This is the natural way to model most sequential data.
We can think of the recurrent net as a layered, feed-forward net with shared weights and then train the feed-forward net with weight constraints.
We can also think of this training algorithm in the time domain:
The forward pass determines the slope of the linear function used for backpropagating through each neuron
RNNs have difficulty dealing with long-range dependencies.
LSTM uses a memory cell for modeling long-range dependencies and avoid vanishing gradient problems.
To preserve information for a long time in the activities of an RNN, we use a circuit that implements an analog memory cell.
The following code provides an example of how recurrent neural networks can be used to extrapolate to unknown values of physics data sets. Specifically, the data sets used in this program come from a quantum mechanical many-body calculation of energies as functions of the number of particles.
# For matrices and calculations
import numpy as np
# For machine learning (backend for keras)
import tensorflow as tf
# User-friendly machine learning library
# Front end for TensorFlow
import tensorflow.keras
# Different methods from Keras needed to create an RNN
# This is not necessary but it shortened function calls
# that need to be used in the code.
from tensorflow.keras import datasets, layers, models
from tensorflow.keras.layers import Input
from tensorflow.keras import regularizers
from tensorflow.keras.models import Model, Sequential
from tensorflow.keras.layers import Dense, SimpleRNN, LSTM, GRU
# For timing the code
from timeit import default_timer as timer
# For plotting
import matplotlib.pyplot as plt
# The data set
datatype='VaryDimension'
X_tot = np.arange(2, 42, 2)
y_tot = np.array([-0.03077640549, -0.08336233266, -0.1446729567, -0.2116753732, -0.2830637392, -0.3581341341, -0.436462435, -0.5177783846,
-0.6019067271, -0.6887363571, -0.7782028952, -0.8702784034, -0.9649652536, -1.062292565, -1.16231451,
-1.265109911, -1.370782966, -1.479465113, -1.591317992, -1.70653767])
The way the recurrent neural networks are trained in this program differs from how machine learning algorithms are usually trained. Typically a machine learning algorithm is trained by learning the relationship between the x data and the y data. In this program, the recurrent neural network will be trained to recognize the relationship in a sequence of y values. This is type of data formatting is typically used time series forcasting, but it can also be used in any extrapolation (time series forecasting is just a specific type of extrapolation along the time axis). This method of data formatting does not use the x data and assumes that the y data are evenly spaced.

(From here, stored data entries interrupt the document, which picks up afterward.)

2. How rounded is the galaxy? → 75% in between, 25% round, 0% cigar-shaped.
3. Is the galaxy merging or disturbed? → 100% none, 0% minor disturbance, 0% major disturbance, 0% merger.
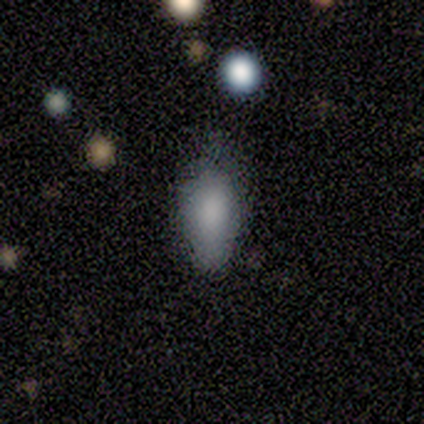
Q: Smooth or featured?
A: smooth (82%); runner-up: featured or disk (16%)
Q: How rounded?
A: in between (71%); runner-up: cigar-shaped (29%)
Q: Merging?
A: none (49%); runner-up: minor disturbance (43%)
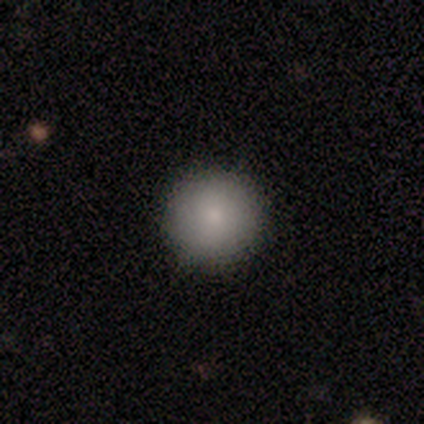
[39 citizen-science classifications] Morphology: type=smooth (92%); roundness=round (97%); merging=none (97%).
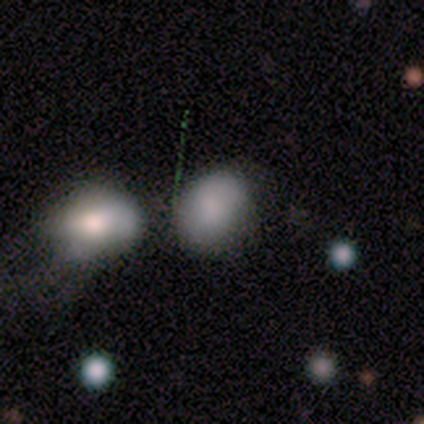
smooth-or-featured: smooth: 60% | star or artifact: 40% | featured or disk: 0%
  how-rounded: in between: 100% | round: 0% | cigar-shaped: 0%
  merging: none: 33% (tied) | minor disturbance: 33% (tied) | merger: 33% (tied) | major disturbance: 0%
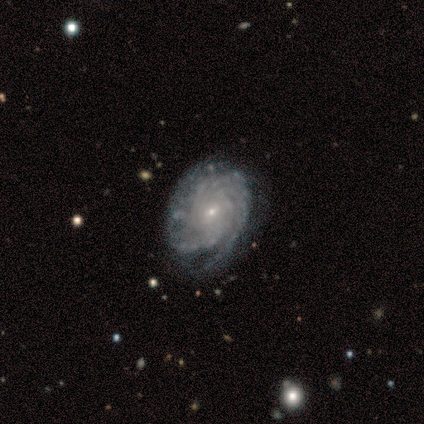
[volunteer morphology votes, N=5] A featured or disk galaxy (100%) with no bar (80%), tight (100%) spiral arms (100%) and a small central bulge (100%). Merging: none (100%).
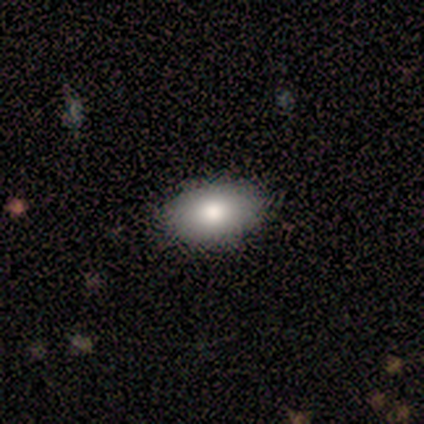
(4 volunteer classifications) Q: Smooth or featured?
A: smooth (75%); runner-up: featured or disk (25%)
Q: How rounded?
A: in between (100%)
Q: Merging?
A: none (100%)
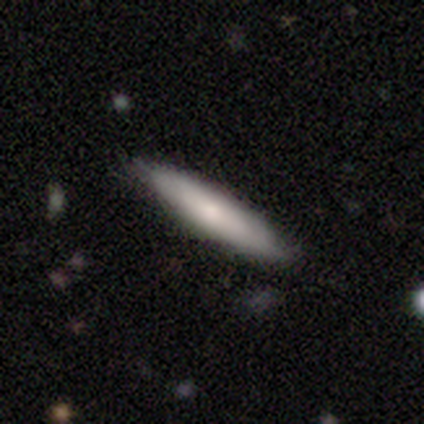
Smooth or featured?
  - smooth: 62% *
  - featured or disk: 33%
  - star or artifact: 5%
How rounded?
  - cigar-shaped: 75% *
  - in between: 25%
  - round: 0%
Merging?
  - none: 92% *
  - minor disturbance: 8%
  - major disturbance: 0%
  - merger: 0%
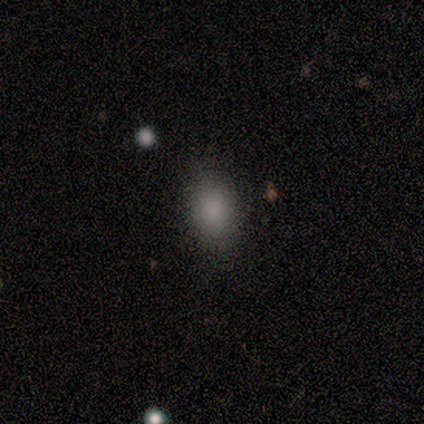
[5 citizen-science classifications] This appears to be a smooth galaxy with no disk features (60%) that is round (33%, tied with in between and cigar-shaped). Merging: none (80%).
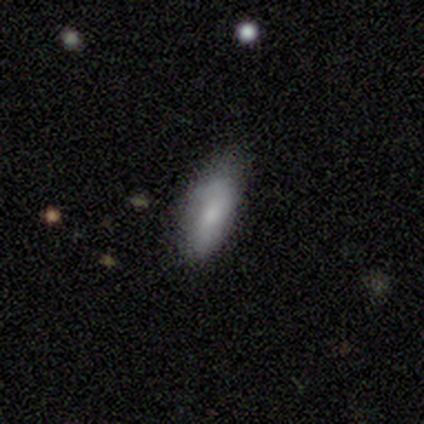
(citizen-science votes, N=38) Smooth or featured?
  - smooth: 66% *
  - featured or disk: 21%
  - star or artifact: 13%
How rounded?
  - in between: 76% *
  - cigar-shaped: 24%
  - round: 0%
Merging?
  - none: 70% *
  - minor disturbance: 21%
  - major disturbance: 6%
  - merger: 3%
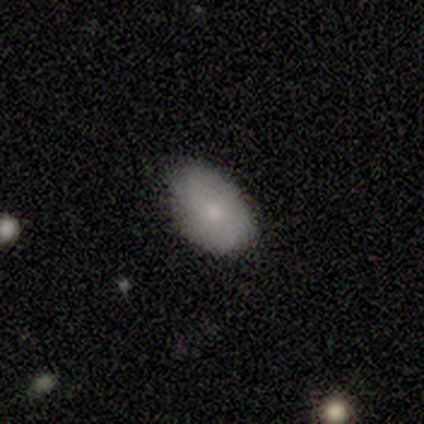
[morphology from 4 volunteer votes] type=smooth (100%); roundness=in between (100%); merging=none (100%).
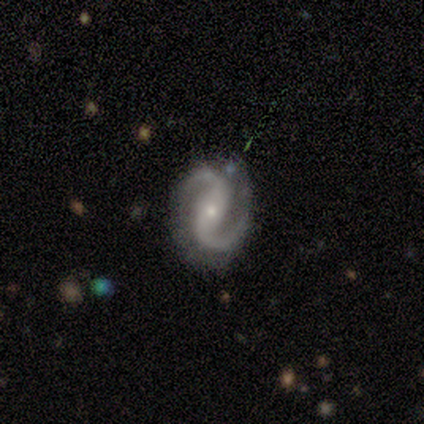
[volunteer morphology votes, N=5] A featured or disk galaxy (100%) with a strong bar (50%, tied with weak), 2 (100%) medium (75%) spiral arms (100%) and a small central bulge (100%).

Vote fractions:
- Smooth or featured? featured or disk: 100% / smooth: 0% / star or artifact: 0%
- Edge-on disk? no: 80% / yes: 20%
- Bar? strong: 50% (tied) / weak: 50% (tied) / no: 0%
- Spiral arms? yes: 100% / no: 0%
- Spiral winding? medium: 75% / loose: 25% / tight: 0%
- Spiral arm count? 2: 100% / 1: 0% / 3: 0% / 4: 0% / more than 4: 0% / can't tell: 0%
- Bulge size? small: 100% / dominant: 0% / large: 0% / moderate: 0% / none: 0%
- Merging? minor disturbance: 60% / none: 40% / major disturbance: 0% / merger: 0%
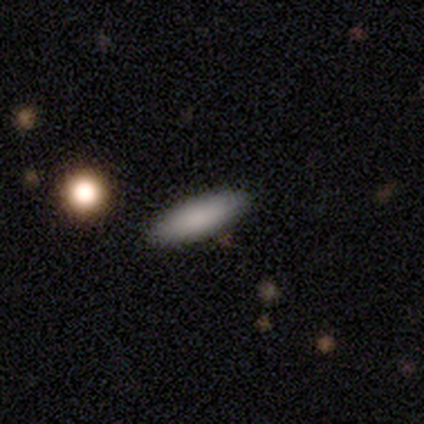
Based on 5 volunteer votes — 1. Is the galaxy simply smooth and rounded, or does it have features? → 80% smooth, 20% featured or disk, 0% star or artifact.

For a standard machine learning algorithm, the training data has the form of (x,y) so the machine learning algorithm learns to assiciate a y value with a given x value. This is useful when the test data has x values within the same range as the training data. However, for this application, the x values of the test data are outside of the x values of the training data and the traditional method of training a machine learning algorithm does not work as well. For this reason, the recurrent neural network is trained on sequences of y values of the form ((y1, y2), y3), so that the network is concerned with learning the pattern of the y data and not the relation between the x and y data. As long as the pattern of y data outside of the training region stays relatively stable compared to what was inside the training region, this method of training can produce accurate extrapolations to y values far removed from the training data set.
# FORMAT_DATA
def format_data(data, length_of_sequence = 2):
"""
Inputs:
data(a numpy array): the data that will be the inputs to the recurrent neural
network
length_of_sequence (an int): the number of elements in one iteration of the
sequence patter. For a function approximator use length_of_sequence = 2.
Returns:
rnn_input (a 3D numpy array): the input data for the recurrent neural network. Its
dimensions are length of data - length of sequence, length of sequence,
dimnsion of data
rnn_output (a numpy array): the training data for the neural network
Formats data to be used in a recurrent neural network.
"""
X, Y = [], []
for i in range(len(data)-length_of_sequence):
# Get the next length_of_sequence elements
a = data[i:i+length_of_sequence]
# Get the element that immediately follows that
b = data[i+length_of_sequence]
# Reshape so that each data point is contained in its own array
a = np.reshape (a, (len(a), 1))
X.append(a)
Y.append(b)
rnn_input = np.array(X)
rnn_output = np.array(Y)
return rnn_input, rnn_output
# ## Defining the Recurrent Neural Network Using Keras
#
# The following method defines a simple recurrent neural network in keras consisting of one input layer, one hidden layer, and one output layer.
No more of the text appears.